Parte prima: introduzione - Capitolo 1: L’ordinamento giuridico e il diritto costituzionale

1. Le regole del diritto

Ubi societas ibi ius - Qualunque organizzazione sociale costituisce un ordinamento giuridico. Un'organizzazione, per essere tale, ha bisogno di un complesso di regole che ne disciplinano la vita e l'attività. Le regole costituiscono il diritto di una determinata organizzazione. Considerate nel loro insieme, formano appunto un ordinamento giuridico.
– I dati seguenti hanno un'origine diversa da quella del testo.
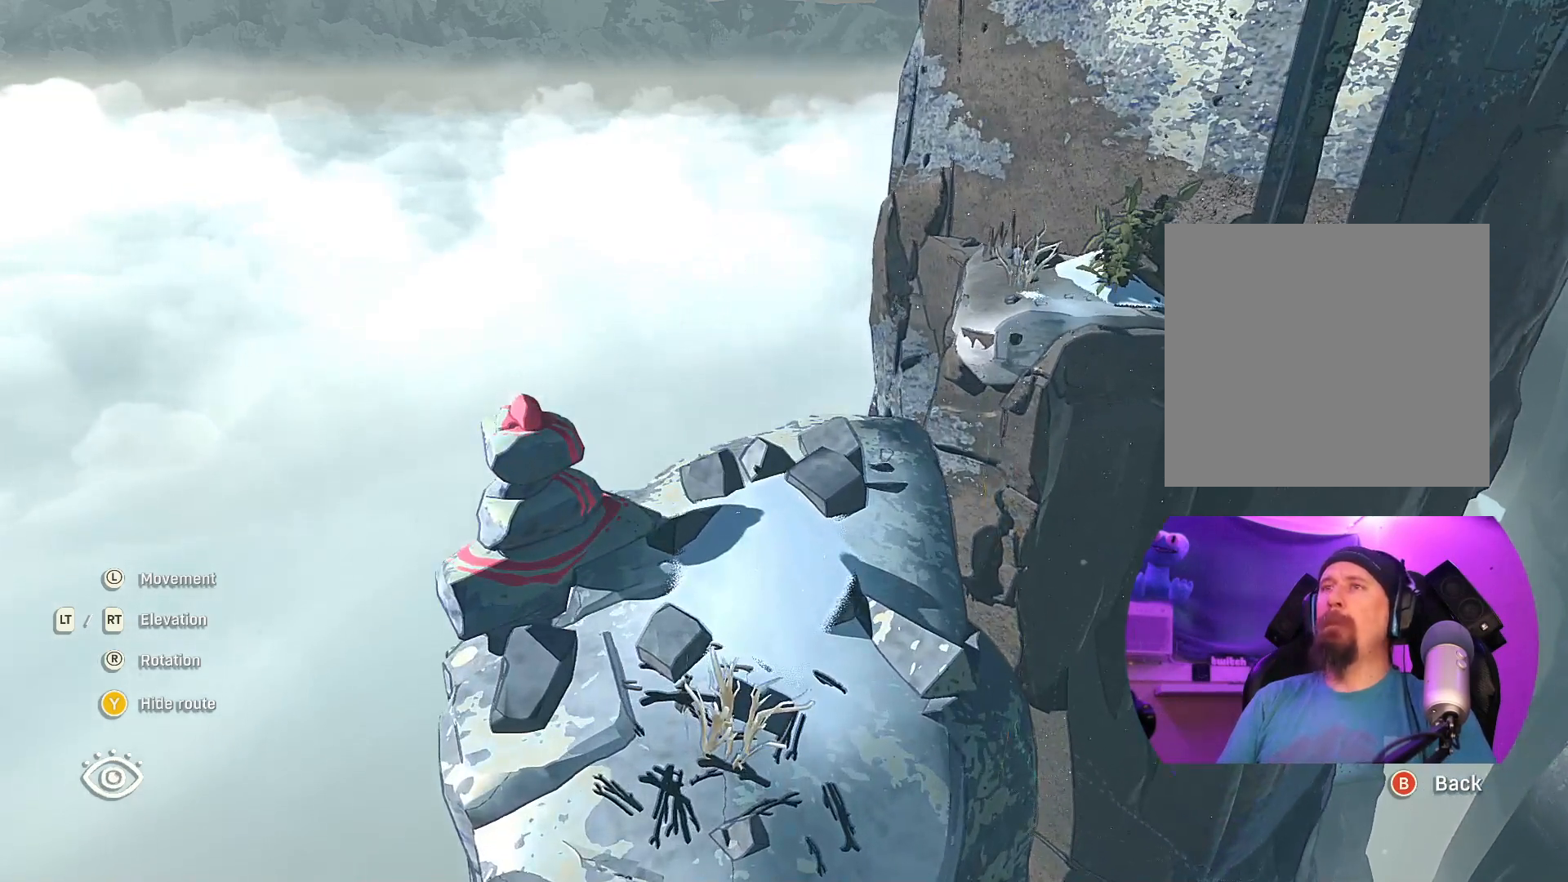
{"buttons": [], "left_stick": "center", "right_stick": "right", "events": [[83, "right_stick", "right"]]}
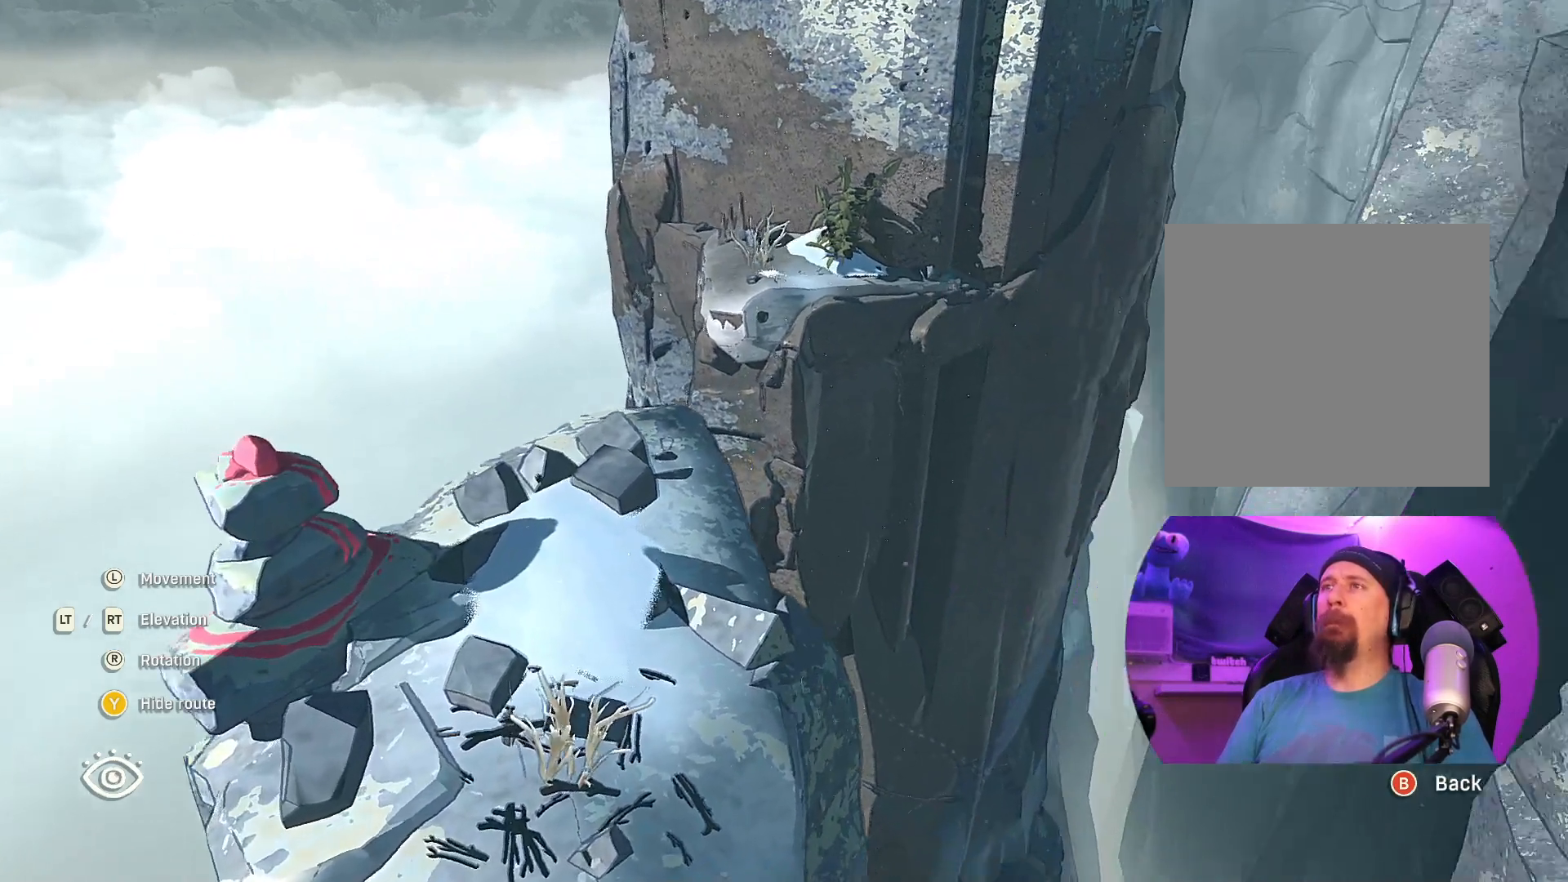
{"buttons": [], "left_stick": "up-left", "right_stick": "center", "events": [[217, "right_stick", "center"], [283, "left_stick", "up-left"]]}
Le regole del diritto si distinguono dalle altre regole (religiose, etiche, di costume, anch’esse volte a prescrivere comportamenti, a dire quello che si deve fare e quello che non si può fare), mentre le regole etiche e religiose sono volte a perseguire la perfezione individuale o la salvezza dell'anima. Le regole giuridiche regolano direttamente i rapporti fra i soggetti di un'organizzazione sociale, definiscono i confini dei rispettivi interessi, individuano e proteggono beni o valori ad essi comuni. Inoltre, mentre le regole non giuridiche impongono solo doveri, le regole giuridiche, accanto ai doveri, tutelano i diritti dei consociati.
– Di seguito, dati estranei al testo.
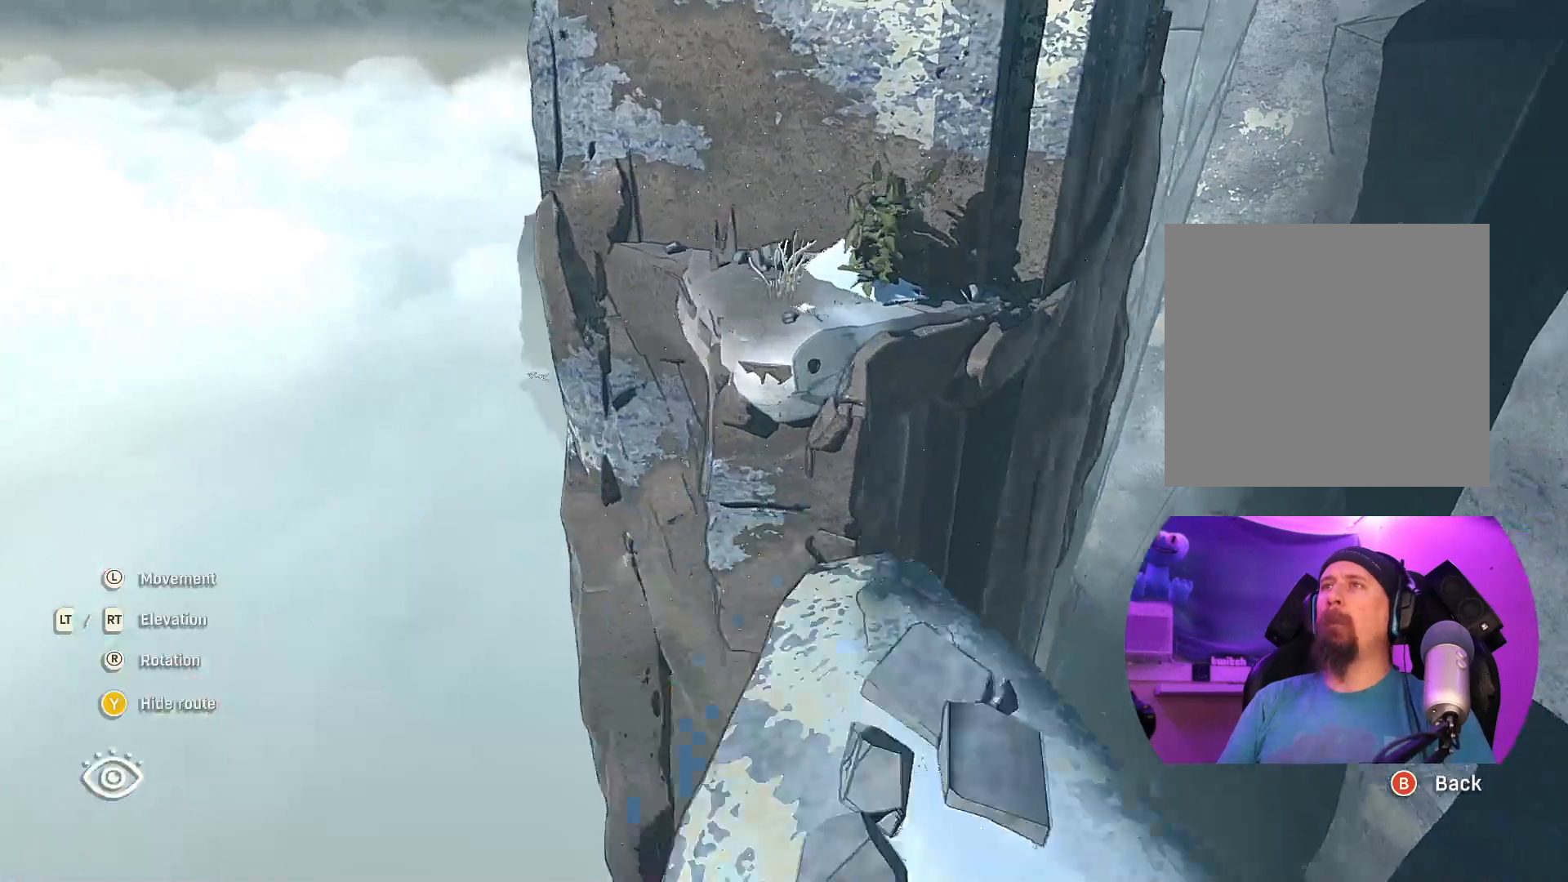
{"buttons": [], "left_stick": "center", "right_stick": "right", "events": [[117, "right_stick", "right"], [200, "left_stick", "center"]]}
Rapporto giuridico - Siamo in presenza di norme giuridiche allorché si instaura un rapporto fra due o più soggetti che, sulla base di una regola comune (il diritto oggettivo), imposta da altri soggetti, da luogo a vincoli reciproci. Tali vincoli determinano in capo ad un soggetto situazioni giuridiche favorevoli o di vantaggio (genericamente definibili diritti in senso oggettivo), mentre in capo ad altri determinano il sorgere di corrispondenti situazioni giuridiche non favorevoli o di svantaggio (genericamente definibili obblighi o doveri).

Pluralità degli ordinamenti giuridici - Ne deriva che il diritto non è monopolio di alcuna organizzazione (neanche dello Stato), ma inerisce a qualunque organizzazione: questa è la teoria della pluralità degli ordinamenti giuridici (es. comunità internazionale, retta dal diritto internazionale; confessioni religiose, rette dal diritto canonico nel caso della Chiesa cattolica; imprese commerciali; associazioni sportive nelle quali le persone si organizzano).

Diritto e Stato - Noi qui ci occupiamo del diritto dello Stato; dunque, dell'ordinamento della più complessa fra le organizzazioni giuridiche, una comunità caratterizzata dalla politicità che non solo si regge su proprie regole, ma aspira a stabilire regole, divieti o vincoli per tutte le altre organizzazioni giuridiche con cui entra in vario modo in rapporto (si dice che tende ad affermare la sua sovranità).

2. Cos'è un ordinamento giuridico

Esistono due teorie del diritto per spiegare cos’è un ordinamento giuridico:

  • Teorie normativiste (Kelsen): l'ordinamento è costituito dal complesso delle norme vigenti in un determinato spazio territoriale, visto come qualcosa di sé, isolato dalla società e da studiarsi secondo le regole proprie (dottrina pura del diritto);
  • Teorie istituzionaliste (Santi Romano, Maurice Hauriou): un ordinamento non è solo un insieme di prescrizioni normative, ma è il complesso delle norme che scaturiscono da una determinata organizzazione sociale. Non sono le norme a dar luogo all'organizzazione, ma è questa che le produce; la loro funzione è mantenerla, consolidarla e rafforzarla.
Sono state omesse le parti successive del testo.